--- Records for the task ---
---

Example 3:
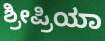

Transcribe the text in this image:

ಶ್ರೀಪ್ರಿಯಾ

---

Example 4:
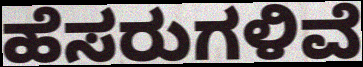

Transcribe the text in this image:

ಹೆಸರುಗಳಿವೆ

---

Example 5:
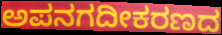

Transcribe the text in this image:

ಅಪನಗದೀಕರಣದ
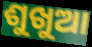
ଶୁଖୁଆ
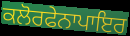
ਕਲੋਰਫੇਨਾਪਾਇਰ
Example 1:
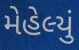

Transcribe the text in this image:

==

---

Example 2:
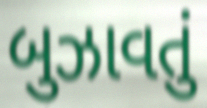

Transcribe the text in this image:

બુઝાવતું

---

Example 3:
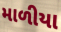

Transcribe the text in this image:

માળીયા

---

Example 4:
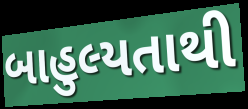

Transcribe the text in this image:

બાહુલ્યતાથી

--- Activity ---
Scan the records above for the string "Example", and copy every line where it turns up.

--- Response to this exercise ---
Example 3:
Example 4:
Example 5:
Example 1:
Example 2:
Example 3:
Example 4:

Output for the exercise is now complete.